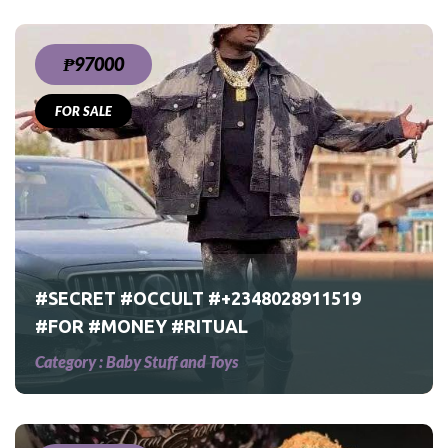
₱97000
FOR SALE
9
#SECRET #OCCULT #+2348028911519
#FOR #MONEY #RITUAL
Category :
Baby Stuff and Toys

PROBLEM TO SOLVE:
Exclude every picture, then reproduce the remaining data character for character.

TASK ANSWER:
₱97000
FOR SALE
9
#SECRET #OCCULT #+2348028911519
#FOR #MONEY #RITUAL
Category :
Baby Stuff and Toys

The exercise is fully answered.